The Trade Union Congress of 1869 held in Birmingham re-enforced this view, concluding “Nothing short of a system of national non sectarian and compulsory education will satisfy the requirements of the people of the United Kingdom.” That same year a national education league was formed under radical liberals such as Joseph Chamberlain with the aim of providing rate-aided, non-sectarian schooling with free and compulsory education.

But there remained the problem of the existing church-schools. By 1870 the two factions were locked in battle. The compromise decided upon was that the new School Boards should build and control only the additional schools necessary to make good the inadequacies of the church schools. The Wolverhampton Board met for the first time in 1870 and it consisted of eleven men, who in political terms represented six liberals and five conservatives, and in religious terms, six churchmen, four non conformists and one Roman Catholic.

This Board decided there were already places for 15,000 of the 16,500 child population as recorded in the 1871 census. The additional 1,500 places would be provided immediately, by building schools on Dudley Road and Red Cross Street, in Wolverhampton. School attendances started to grow. In 1876 the average attendance was 57% of children between the ages of 5 and 13 years. By 1899 this figure had risen to 80%.

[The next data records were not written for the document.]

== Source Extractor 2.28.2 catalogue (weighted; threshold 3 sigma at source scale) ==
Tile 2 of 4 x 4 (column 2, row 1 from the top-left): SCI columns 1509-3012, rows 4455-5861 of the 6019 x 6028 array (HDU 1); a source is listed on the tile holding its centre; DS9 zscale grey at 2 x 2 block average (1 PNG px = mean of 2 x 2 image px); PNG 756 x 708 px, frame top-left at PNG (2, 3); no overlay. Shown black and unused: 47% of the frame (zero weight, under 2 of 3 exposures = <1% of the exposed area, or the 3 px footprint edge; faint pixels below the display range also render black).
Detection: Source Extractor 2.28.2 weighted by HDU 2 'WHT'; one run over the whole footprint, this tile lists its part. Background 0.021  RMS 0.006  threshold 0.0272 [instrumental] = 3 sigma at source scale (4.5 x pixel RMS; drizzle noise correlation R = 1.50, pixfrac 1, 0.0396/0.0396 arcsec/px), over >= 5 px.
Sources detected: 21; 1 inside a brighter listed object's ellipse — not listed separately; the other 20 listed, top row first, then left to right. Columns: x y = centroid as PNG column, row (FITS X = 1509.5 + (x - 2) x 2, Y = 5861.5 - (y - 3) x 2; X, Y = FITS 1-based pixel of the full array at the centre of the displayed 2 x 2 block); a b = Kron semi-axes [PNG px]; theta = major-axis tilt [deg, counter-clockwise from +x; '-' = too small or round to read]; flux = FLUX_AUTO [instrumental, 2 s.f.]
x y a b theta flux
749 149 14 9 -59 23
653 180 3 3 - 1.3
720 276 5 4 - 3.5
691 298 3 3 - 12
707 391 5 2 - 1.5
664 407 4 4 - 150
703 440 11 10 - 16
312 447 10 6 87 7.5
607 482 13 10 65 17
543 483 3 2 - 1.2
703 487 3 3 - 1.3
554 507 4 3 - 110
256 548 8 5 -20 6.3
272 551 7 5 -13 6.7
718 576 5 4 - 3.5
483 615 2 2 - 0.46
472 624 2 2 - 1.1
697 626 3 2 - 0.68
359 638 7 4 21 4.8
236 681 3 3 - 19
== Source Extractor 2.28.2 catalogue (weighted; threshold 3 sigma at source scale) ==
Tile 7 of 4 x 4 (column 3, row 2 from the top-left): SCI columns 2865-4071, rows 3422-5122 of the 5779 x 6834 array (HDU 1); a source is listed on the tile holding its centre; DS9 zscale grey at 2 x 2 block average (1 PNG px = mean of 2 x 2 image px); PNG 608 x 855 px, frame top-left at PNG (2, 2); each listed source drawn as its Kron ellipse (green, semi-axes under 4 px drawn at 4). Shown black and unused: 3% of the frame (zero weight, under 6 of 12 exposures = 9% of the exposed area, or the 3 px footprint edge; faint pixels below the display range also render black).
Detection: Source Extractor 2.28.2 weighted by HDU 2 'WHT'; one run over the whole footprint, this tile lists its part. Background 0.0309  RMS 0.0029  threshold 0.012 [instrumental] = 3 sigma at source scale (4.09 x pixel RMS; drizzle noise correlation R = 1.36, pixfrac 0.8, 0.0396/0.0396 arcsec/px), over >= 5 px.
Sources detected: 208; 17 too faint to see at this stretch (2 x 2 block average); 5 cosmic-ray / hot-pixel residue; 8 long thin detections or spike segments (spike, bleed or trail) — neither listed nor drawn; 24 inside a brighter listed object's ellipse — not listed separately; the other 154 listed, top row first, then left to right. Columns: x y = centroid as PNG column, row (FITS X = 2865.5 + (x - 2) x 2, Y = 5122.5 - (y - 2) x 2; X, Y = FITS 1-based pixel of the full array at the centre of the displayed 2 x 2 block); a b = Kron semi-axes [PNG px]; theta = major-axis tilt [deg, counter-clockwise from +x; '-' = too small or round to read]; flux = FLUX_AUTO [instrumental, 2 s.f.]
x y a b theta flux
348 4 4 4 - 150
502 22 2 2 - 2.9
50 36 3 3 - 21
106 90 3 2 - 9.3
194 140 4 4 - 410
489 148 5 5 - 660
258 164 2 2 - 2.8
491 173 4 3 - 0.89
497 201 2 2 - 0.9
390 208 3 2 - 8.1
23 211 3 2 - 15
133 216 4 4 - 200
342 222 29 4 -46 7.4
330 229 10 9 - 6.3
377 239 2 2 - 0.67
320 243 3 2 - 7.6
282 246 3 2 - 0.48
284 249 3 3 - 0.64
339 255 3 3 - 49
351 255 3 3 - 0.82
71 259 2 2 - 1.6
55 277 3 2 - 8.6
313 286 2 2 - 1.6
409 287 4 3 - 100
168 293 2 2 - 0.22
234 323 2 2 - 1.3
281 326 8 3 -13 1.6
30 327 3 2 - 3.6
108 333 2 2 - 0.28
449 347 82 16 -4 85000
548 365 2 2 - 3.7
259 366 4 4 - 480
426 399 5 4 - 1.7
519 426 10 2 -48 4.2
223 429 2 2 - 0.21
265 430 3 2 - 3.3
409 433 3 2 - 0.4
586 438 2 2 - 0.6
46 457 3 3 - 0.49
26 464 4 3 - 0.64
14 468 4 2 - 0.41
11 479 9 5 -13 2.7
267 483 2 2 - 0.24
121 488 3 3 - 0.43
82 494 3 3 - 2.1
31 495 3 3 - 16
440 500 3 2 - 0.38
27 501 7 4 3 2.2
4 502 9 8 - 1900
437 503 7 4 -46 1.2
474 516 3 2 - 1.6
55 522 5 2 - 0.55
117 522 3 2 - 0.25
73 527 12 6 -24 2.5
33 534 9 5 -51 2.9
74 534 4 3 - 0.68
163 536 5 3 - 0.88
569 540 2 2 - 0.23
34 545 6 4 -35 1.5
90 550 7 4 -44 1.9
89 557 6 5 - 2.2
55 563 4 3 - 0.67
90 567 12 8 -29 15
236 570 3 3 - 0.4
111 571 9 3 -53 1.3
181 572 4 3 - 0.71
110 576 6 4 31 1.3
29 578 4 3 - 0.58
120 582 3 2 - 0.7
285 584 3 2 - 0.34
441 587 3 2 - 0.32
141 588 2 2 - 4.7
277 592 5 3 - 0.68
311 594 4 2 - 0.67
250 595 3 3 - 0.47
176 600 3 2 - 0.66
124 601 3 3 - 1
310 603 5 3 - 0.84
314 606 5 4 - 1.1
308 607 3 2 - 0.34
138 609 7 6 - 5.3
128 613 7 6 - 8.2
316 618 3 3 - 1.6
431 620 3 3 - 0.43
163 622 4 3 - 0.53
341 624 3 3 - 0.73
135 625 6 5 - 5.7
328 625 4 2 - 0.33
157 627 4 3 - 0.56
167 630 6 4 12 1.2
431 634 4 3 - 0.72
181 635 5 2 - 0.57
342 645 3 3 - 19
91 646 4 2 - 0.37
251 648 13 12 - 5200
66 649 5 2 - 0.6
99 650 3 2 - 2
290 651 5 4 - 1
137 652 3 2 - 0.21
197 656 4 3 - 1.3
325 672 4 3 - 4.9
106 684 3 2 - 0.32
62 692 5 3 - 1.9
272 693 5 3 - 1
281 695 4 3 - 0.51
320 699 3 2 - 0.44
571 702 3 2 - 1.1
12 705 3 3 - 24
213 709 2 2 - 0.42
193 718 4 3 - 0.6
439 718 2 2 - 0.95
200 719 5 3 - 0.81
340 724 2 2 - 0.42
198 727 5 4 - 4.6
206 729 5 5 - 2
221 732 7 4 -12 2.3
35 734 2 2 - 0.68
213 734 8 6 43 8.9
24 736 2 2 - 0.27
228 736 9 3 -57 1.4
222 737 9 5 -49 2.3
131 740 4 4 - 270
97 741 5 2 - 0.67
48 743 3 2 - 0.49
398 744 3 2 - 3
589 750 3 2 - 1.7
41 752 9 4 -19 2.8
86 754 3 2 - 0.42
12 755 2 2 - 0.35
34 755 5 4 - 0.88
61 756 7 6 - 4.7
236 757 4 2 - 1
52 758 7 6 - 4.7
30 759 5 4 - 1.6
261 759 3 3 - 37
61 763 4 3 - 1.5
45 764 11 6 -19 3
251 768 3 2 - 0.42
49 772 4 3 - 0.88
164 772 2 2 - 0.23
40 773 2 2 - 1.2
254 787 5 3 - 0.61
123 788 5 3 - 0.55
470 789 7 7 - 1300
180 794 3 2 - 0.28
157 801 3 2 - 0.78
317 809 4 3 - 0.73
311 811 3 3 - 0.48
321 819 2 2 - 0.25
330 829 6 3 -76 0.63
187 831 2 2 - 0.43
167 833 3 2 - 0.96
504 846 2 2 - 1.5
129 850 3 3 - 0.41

Compulsory school attendance was adopted in 1872 and the role of School Attendance Officer was created. The Wolverhampton Chronicle reports in March 1880 that were parents being required to "explain to the Byelaws Committee their reasons for the non-attendance and irregular attendance of their children." The health of the children also started to become of interest. The Wolverhampton Chronicle of September 1880 catalogues the Medical Officer of Health for Heath Town's report to the Sanitary Committee of the local School Board. He stated that "it really was lamentable to see such a great sacrifice of life from preventable causes," and he called upon parents to use "the proper mode of feeding" for their children.

Thus, the education system in Wolverhampton as throughout the country generally, began to improve. By 1880 education was still having to be paid for by the individual children, the monitor system of teaching introduced originally by the church schools was still much in evidence, but the numbers of children being educated had greatly increased and despite the tentative nature of progress, nevertheless that progress had begun.